“Dayton da superare”. Dagli Usa alla Bosnia s’infiamma il dibattito
Un membro del Congresso americano scrive a Tillerson: «Pace minacciata, Washington solleciti un nuovo accordo»
BELGRADO. Hanno segnato la fine della sanguinosa guerra negli Anni Novanta e gettato le basi della Bosnia-Erzegovina post-bellica, la sua ripartizione in entità, la super-complicata, spesso inefficace ed elefantiaca architettura istituzionale che la governa. Ma gli accordi di Dayton sono ormai superati. Anzi, da superare, con il forte intervento americano, perché la pace sarebbe a rischio. È questa - che sta suscitando un lungo e acceso dibattito nel cuore dei Balcani - la controversa posizione resa pubblica nei giorni scorsi dal membro del Congresso Usa Michael Turner, nel 1995 sindaco proprio della cittadina di Dayton, oggi rappresentante repubblicano al Congress of the United States, che ha inviato una lettera al segretario di Stato Usa, Rex Tillerson. Lettera attraverso la quale ha espresso forte preoccupazione per la situazione in Bosnia, 22 anni dopo la fine del conflitto, Paese ancora azzoppato dalle baruffe politiche interetniche.

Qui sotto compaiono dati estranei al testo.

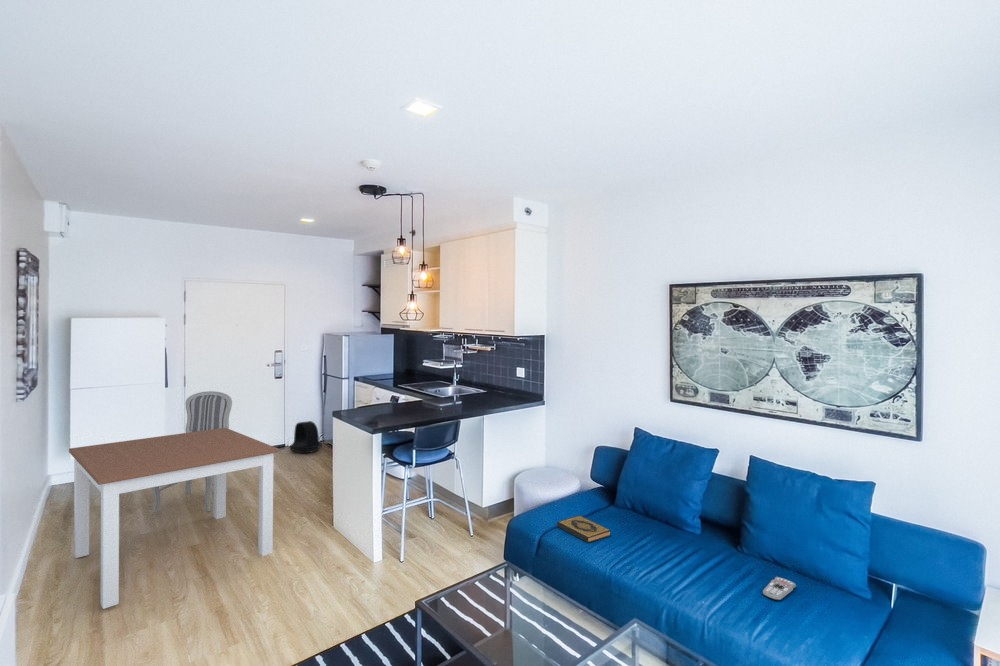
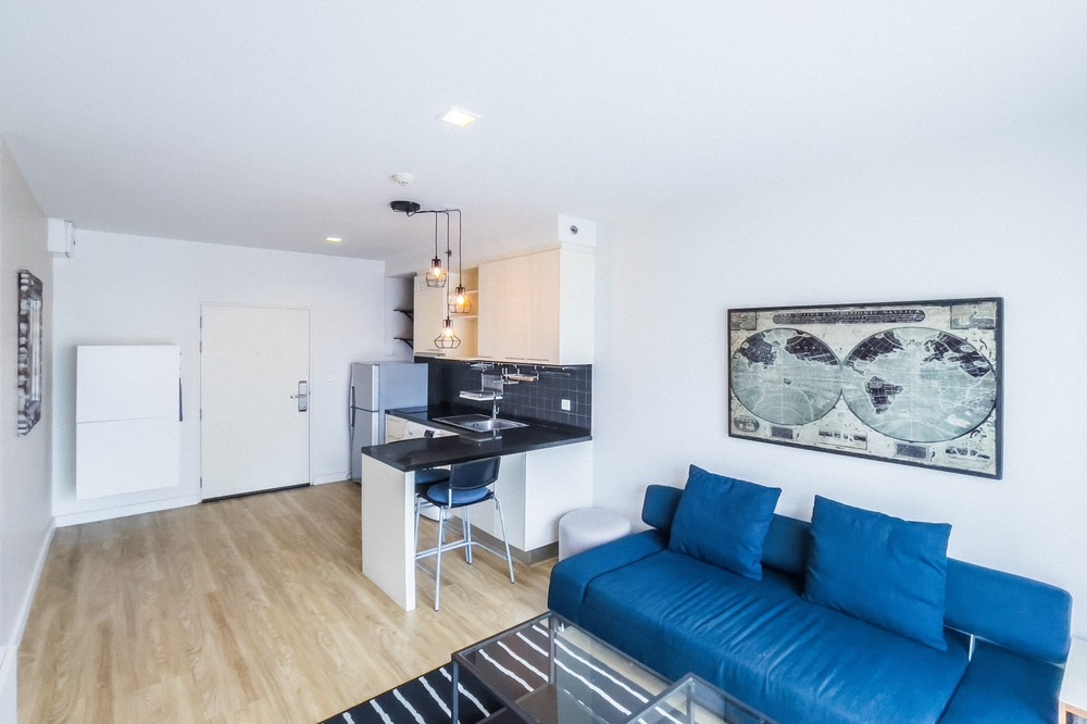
- dining chair [151,390,233,514]
- dining table [68,428,280,610]
- hardback book [556,514,612,544]
- backpack [289,420,324,454]
- remote control [762,576,797,601]
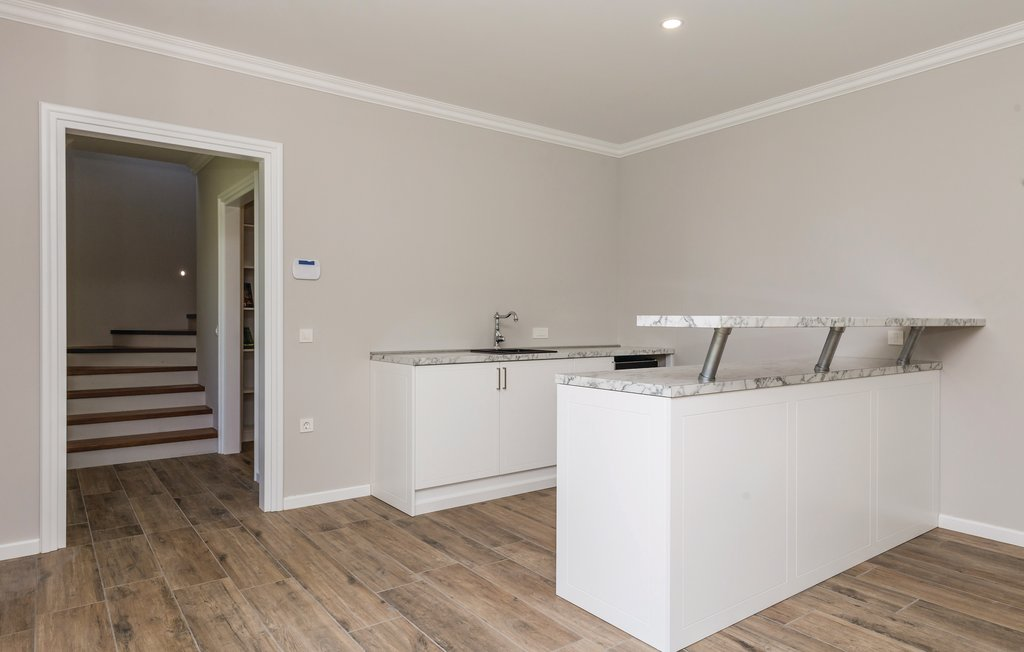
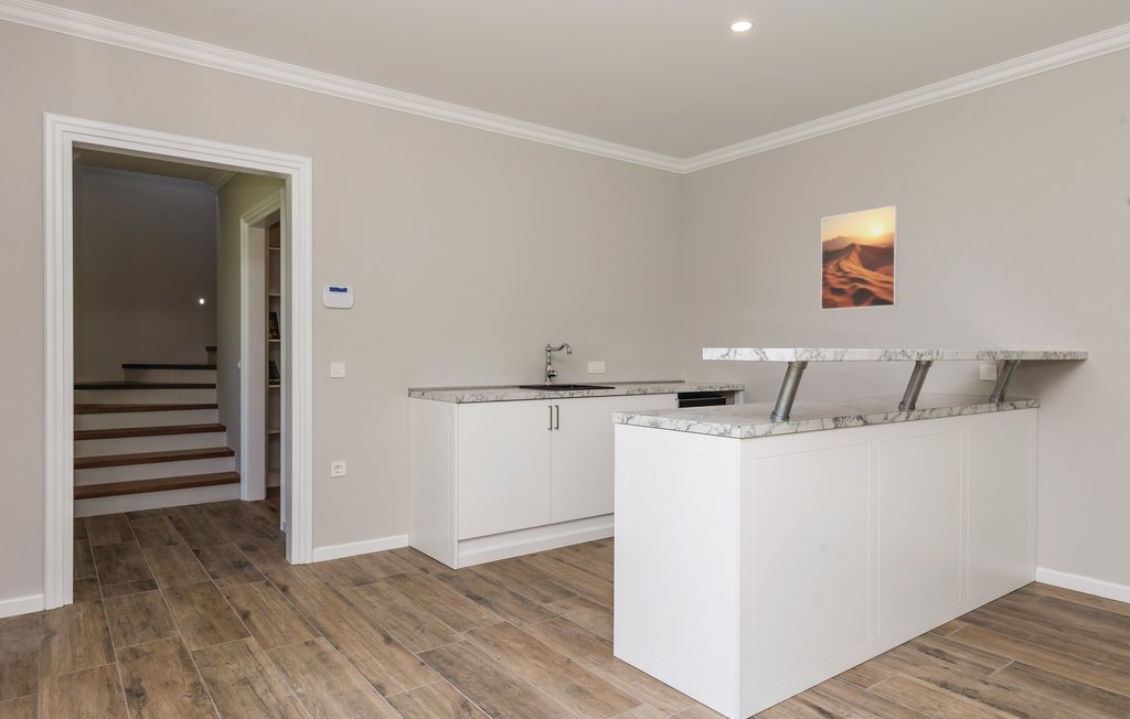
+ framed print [820,204,899,311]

«La pace di Dayton è minacciata, ora è un momento critico per la regione e gli Stati Uniti devono di nuovo prendere la guida» facendo sedere a un tavolo negoziale i leader della nazione balcanica, ha esordito Turner. Questo perché, ha aggiunto il congressista - che è anche membro del Comitato parlamentare per le forze armate e della delegazione Usa all’assemblea parlamentare Nato - il 2018 appena iniziato sarà cruciale per il Paese. Turner ha portato un esempio molto concreto. Nel dicembre del 2016 la Corte costituzionale bosniaca ha «dichiarato che l’attuale legge elettorale era incostituzionale perché rappresenta in maniera distorta le minoranze etniche. Il Parlamento della Bosnia-Erzegovina deve muoversi rapidamente per modificare la legge in tempo per le elezioni del 2018». Se ciò non accadrà, «la pace sarà quasi sicuramente messa a rischio», è la previsione del membro del Congresso.
Da qui, la proposta. Washington, che «ha l’obbligo di sostenere la pace che abbiamo ristabilito nel 1995, si muova» per convincere tutti i leader politici del Paese a parlarsi. Per raggiungere un “Dayton 2”, dai contorni però non precisati.
Le parole di Turner hanno sollevato un vero polverone e lanciato una discussione in Bosnia che dura ormai da più di dieci giorni. Dove le voci a favore di un Dayton 2, va detto, sono in esigua minoranza. Fra queste, quella del presidente del Consiglio dei ministri, Denis Zvizdić, che ha ammesso che «le relazioni tra i partiti al governo» stanno portando a «uno stallo» e anche per questo «l’idea di un Dayton 2 è molto interessante e non va cassata» senza ragionarci sopra almeno un po’. «Un nuovo Dayton sarebbe di vantaggio per i croati della Bosnia», che potrebbero puntare sul riconoscimento di una propria entità politica, ha suggerito invece lo storico Petar Basić, citato da Vecernji List, aggiungendo che è solo questione di tempo per vedere “crollare” l’impalcatura del vecchio Dayton.
Il fronte dei no è tuttavia ben più folto. Ultimo a intervenire sulla questione, in ordine di tempo, il membro bosgnacco della presidenza tripartita, Bakir Izetbegović, che ha specificato che un Dayton 2 non è un’opzione realistica, anche se ha ammesso che la Bosnia potrebbe ritrovarsi con un governo azzoppato dopo il voto del 2018, proprio per la mancata riforma della legge citata da Turner. Ostile a una revisione di Dayton anche il presidente serbo-bosniaco, Milorad Dodik, da anni il critico più aspro dell’attuale status quo bosniaco e sempre pronto a soffiare sul fuoco della secessione. «Noi non siamo a favore» di un Dayton 2, ha spiegato però Dodik, ma «di un dialogo interno senza interferenze straniere».
«Noi decidiamo come deve essere la Bosnia-Erzegovina» è la chiara posizione espressa anche dal membro croato della presidenza, Dragan Covic. A chiudere le porte alle idee che arrivano da oltreoceano pure Miroslav Lajcak, attuale presidente dell’Assemblea generale Onu, che ha ricordato che i tempi della guerra sono lontani e che oggi la Bosnia ha «un governo, istituzioni, elezioni regolari». E soprattutto che la soluzione dei problemi va trovata tra Banja Luka e Sarajevo, non a Washington: «Se i leader politici legittimamente eletti non provano il desiderio di mettersi d’accordo per una migliore funzionalità del loro Paese», allora nessun deus ex machina può fare alcunché. Anche se si chiama Usa.